Eu tenho tatuado no braço esquerdo o mapa do Ceará, cês acham que eu sou idiota?
Já apanhei de espada de São Jorge quando não quis fazer o dever de casa. Cês acham que cresci burro? Estudei em escola pública católica, fazia fila pra tudo, sentava no chão pra rezar a Nossa Senhora e agradecer por tá vivo. Chorei quando a diretora morreu e bati palmas por dez minutos vendo o caixão dela entrar pelo estacionamento da escola.
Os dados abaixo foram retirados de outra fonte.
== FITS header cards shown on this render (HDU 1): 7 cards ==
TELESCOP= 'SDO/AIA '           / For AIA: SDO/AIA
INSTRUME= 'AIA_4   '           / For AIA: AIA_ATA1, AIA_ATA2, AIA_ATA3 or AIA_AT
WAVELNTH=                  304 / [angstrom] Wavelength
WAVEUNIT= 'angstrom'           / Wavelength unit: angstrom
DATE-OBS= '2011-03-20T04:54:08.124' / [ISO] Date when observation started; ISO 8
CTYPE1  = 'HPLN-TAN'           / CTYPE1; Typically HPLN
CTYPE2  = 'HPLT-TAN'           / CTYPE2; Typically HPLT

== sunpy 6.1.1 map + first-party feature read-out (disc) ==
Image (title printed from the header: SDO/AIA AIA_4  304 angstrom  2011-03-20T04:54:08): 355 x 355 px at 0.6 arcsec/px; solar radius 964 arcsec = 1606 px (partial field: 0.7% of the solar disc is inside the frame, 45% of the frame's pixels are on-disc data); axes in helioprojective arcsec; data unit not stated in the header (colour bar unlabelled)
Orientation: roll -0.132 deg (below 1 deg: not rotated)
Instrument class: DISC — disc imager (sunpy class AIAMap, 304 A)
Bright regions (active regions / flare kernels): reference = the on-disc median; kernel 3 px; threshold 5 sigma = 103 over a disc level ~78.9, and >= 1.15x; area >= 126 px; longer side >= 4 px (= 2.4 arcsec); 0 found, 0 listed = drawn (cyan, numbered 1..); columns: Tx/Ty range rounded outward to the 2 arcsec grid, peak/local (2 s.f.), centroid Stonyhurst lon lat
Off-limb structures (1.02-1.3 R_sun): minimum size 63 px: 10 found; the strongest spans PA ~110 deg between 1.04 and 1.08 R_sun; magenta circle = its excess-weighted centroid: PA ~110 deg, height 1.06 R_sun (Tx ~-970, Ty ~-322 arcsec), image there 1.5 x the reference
Estudei, pude estudar. Vi mãe voltar para a escola e fazer todo o ensino médio depois de mais de 15 anos parada, com as três crias crescidas e uma delas na faculdade. Sou filho da Cineide, neto da Lucimar. Tenho uma foto 3×4 de uns 50 anos atrás do meu bisavó materno. De herança de família só tenho mesmo é predisposição a doenças que a gente só cura na fé e no médico.
Tenho um corpo magro, fraco, desproporcional, não tenho força alguma. Não posso levantar cimento nas costas, tenho a lombar fudida. Vivo num setembro amarelo já faz um tempo. Amarelo-queimado, com três flores, uma azul, outra lilás e outra rosa. Faço com elas uma bandeira no braço direito, um filme, uma nota de rodapé.
Tatuei no mesmo braço esquerdo a espada de São Jorge, lança de Santa Bárbara e os olhos de Santa Luzia, a mesma lá da igreja de Baturité. Falando em olhos, sou quase cego do direito, e cês acham que eu sou idiota e que não vejo o mundo? Essas plantas nunca faltaram aqui em casa. Afinal de contas, comigo-ninguém-pode me protege desde de sempre. Aliás, nos protege aqui na casa 70 da Travessa Santiago.
Engulo o choro sempre que é preciso, e cada vez mais me pareço com mãe por causa disso. Mas não, não sou idiota. Já gostei de alguns e algumas, e fingi que não. E sei quando baixar a bola e aquietar o facho.
Não sou idiota, não. Não venha baldear minha vivência, seja lá quem for você, que de dor e de moléstia, eu já tenho demais.
“Você ganhou o jogo de hoje, mas, amanhã eu vou mostrar com quantos paus se faz uma jangada!”. E vou cobrar os juros.